In Silico and in vitro evaluation of the anticancer effect of a 1,5-Benzodiazepin-2-One derivative (3b) revealing potent dual inhibition of HER2 and HDAC1.

Benzodiazepines are widely recognized for their therapeutic benefits in the treatment of anxiety and insomnia. However, in the pursuit of innovative anticancer agents, they have gained attention as a possible pharmacophore. One of those promising anticancer benzodiazepines is 3b which was demonstrated to exert good antiproliferative effects. To investigate the anticancer effect of 3b, in silico prediction of the possible targets were performed. Then, the predicted targets were investigated through in vitro study. Furthermore, 3b was evaluated for its effects on cell cycle suppression and induction of apoptosis. Molecular docking was used to study the possible types of interactions while molecular dynamics simulations were conducted to estimate the protein-ligand complex's stability and dynamic behavior. Results demonstrated that 3b is a potent dual inhibitor of HER2 and HDAC1 with IC(50) values of 0.023 and 0.041 nM, respectively. Moreover, 3b was found to suppress cell cycle progression in G2/M phase and induce early and late apoptosis in HepG2 cancer cells. Further analysis of apoptotic markers revealed an induction of Caspase 3 and BAX proapoptotic proteins along with a suppression of the antiapoptotic protein (Bcl-2).
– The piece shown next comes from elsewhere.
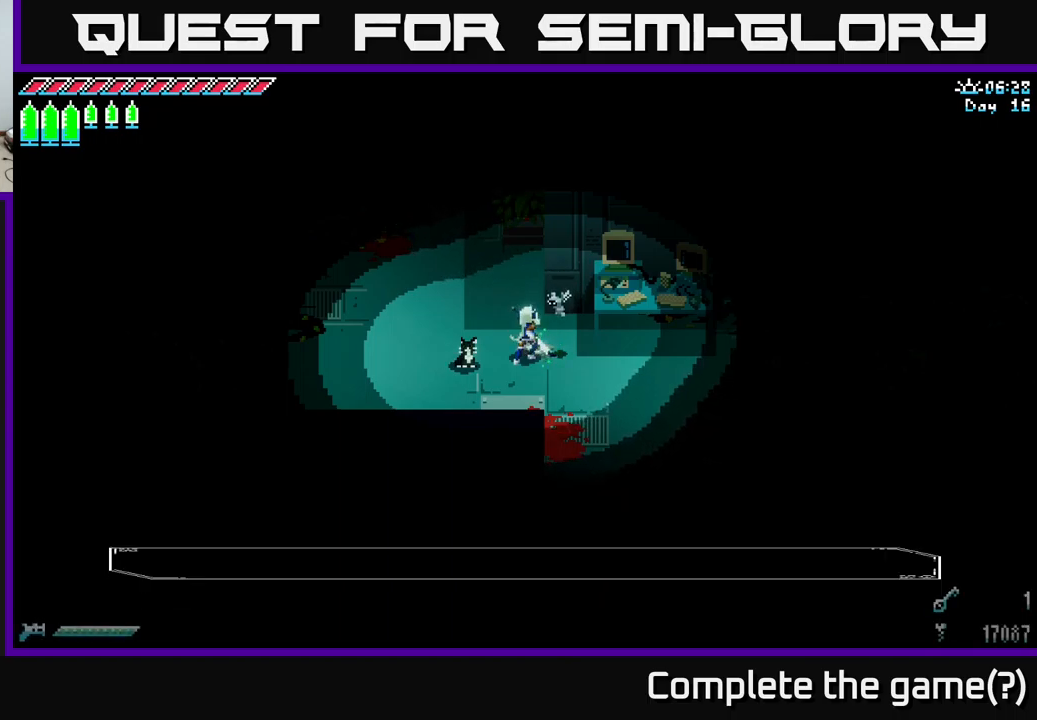
{"buttons": ["X"], "left_stick": "right", "right_stick": "center", "events": [[83, "A", "up"], [250, "left_stick", "down-right"], [283, "X", "down"], [500, "left_stick", "right"]]}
Molecular docking of 3b into the active site of HER2 and HDAC1 displayed significant types of interactions with active sites of these target proteins while molecular dynamics simulations demonstrated the overall structural stability of HER2 and HDAC1 is maintained or even enhanced upon ligand binding. In conclusion, 3b is a powerful anticancer agent that exerts its effects by inhibiting HDAC1 and HER2, resulting in cell cycle arrest and cancer cell death through apoptosis. Nonetheless, additional investigations are needed to explore its mechanisms and therapeutic efficacy in more detail.